» **Texto apresentado**:
□ □ □

Errar é humano. Persistir no erro...














Tenho acompanhado em silêncio o desenrolar dos trabalhos dos parlamentares estaduais. O novo presidente assumiu e muitas nomeações foram feitas. Como moro e trabalho em Japeri, não poderia me omitir em relação aos fatos que vem ocorrendo. O ex-prefeito de Paracambi e suplente de deputado estadual em exercício na ALERJ, André Ceciliano (PT), que foi candidato a prefeito e que tem DOMICÍLIO ELEITORAL em Japeri, mas, que na realidade mora em PARACAMBI, assumiu a suplência com o pé esquerdo. No dia da sua posse, Ceciliano foi o protagonista e “roubou a cena”, na matéria que foi ar na TV Globo, em várias editorias (Bom Dia Rio, RJ TV 1ª Edição e RJ TV 2ª Edição), referente aos suplentes que assumiram mandatos com a ida de deputados para o secretariado de Cabral. O repórter Paulo Renato Soares, resumiu com certo brilhantismo as denúncias do Ministério Público (MP) de Paracambi, sobre as ações em que o agora deputado responde na justiça.
Um dos processos é sobre a falsificação de documentos, onde segundo o MP, Ceciliano teria tentado ludibriar o Tribunal de Contas do Estado (TCE-RJ). A outra denúncia é referente à compra de móveis escolares sem licitação. As denúncias foram aceitas pela justiça em Paracambi. Entretanto, como Ceciliano assumiu o mandato de deputado, mesmo sendo suplente, tem direito a foro privilegiado, ou seja, só pode ser processado pelo Tribunal de Justiça (TJ-RJ), com autorização da ALERJ. Na entrevista concedida ao repórter, André Ceciliano foi enfático ao esclarecer sobre as denúncias: “Político não tem que se explicar! Só em estar se explicando é ruim! Mas a gente tem o momento certo de se defender, de ser notificado, e a gente vai passar por isso tranqüilo”, concluiu o parlamentar.

□ □ □

» **Material fornecido**:

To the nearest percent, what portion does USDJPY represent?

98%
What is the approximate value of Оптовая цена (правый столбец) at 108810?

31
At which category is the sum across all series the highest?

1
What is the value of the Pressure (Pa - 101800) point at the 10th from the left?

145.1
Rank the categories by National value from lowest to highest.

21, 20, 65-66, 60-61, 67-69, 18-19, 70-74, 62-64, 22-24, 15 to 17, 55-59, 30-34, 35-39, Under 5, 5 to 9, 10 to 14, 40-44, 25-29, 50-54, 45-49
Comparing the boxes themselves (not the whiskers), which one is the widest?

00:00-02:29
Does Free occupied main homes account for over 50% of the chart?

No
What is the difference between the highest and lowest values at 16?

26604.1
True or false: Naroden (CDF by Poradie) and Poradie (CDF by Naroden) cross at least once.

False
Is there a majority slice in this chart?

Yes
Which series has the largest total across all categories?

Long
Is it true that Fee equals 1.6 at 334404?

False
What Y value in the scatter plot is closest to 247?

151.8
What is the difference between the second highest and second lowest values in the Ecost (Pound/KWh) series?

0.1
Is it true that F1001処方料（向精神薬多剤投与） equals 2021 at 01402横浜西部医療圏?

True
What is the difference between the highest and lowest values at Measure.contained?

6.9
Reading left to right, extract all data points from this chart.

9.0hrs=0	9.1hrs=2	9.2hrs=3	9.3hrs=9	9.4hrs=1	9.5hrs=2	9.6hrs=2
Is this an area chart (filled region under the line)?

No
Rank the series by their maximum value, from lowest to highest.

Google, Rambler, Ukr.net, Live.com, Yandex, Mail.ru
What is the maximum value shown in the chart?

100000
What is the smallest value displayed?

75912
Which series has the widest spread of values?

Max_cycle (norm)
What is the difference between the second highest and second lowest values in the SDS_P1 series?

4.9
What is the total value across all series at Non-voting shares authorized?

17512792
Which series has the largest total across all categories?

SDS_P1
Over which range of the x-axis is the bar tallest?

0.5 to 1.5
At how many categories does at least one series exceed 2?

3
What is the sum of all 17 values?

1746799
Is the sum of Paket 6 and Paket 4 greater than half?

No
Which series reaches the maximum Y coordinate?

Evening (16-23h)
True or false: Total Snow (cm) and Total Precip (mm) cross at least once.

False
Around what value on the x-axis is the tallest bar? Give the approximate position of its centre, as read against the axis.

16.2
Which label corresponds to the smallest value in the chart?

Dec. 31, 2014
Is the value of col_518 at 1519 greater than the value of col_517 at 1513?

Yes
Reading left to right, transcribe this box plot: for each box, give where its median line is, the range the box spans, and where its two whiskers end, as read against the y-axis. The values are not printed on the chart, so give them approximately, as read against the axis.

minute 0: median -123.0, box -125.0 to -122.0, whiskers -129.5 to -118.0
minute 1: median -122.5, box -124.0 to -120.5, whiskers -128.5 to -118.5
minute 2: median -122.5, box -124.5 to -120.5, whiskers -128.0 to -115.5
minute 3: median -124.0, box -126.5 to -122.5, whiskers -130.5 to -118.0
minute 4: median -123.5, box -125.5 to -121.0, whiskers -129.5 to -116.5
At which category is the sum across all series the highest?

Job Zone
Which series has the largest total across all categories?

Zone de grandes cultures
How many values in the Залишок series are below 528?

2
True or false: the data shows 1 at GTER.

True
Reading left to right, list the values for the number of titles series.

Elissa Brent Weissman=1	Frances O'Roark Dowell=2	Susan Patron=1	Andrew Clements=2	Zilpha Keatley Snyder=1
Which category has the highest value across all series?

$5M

□ □ □

» **Experimente**:
Indique se cada afirmação abaixo concorda com o texto sobre André Ceciliano, respondendo sim ou não e citando literalmente as palavras decisivas do texto.
1. André Ceciliano mora em Japeri.
2. As denúncias foram aceitas pela justiça em Paracambi.
3. A compra de móveis escolares foi feita com licitação.

» **Resposta esperada**:
1. Não: "que na realidade mora em PARACAMBI"
2. Sim: "As denúncias foram aceitas pela justiça em Paracambi."
3. Não: "A outra denúncia é referente à compra de móveis escolares sem licitação."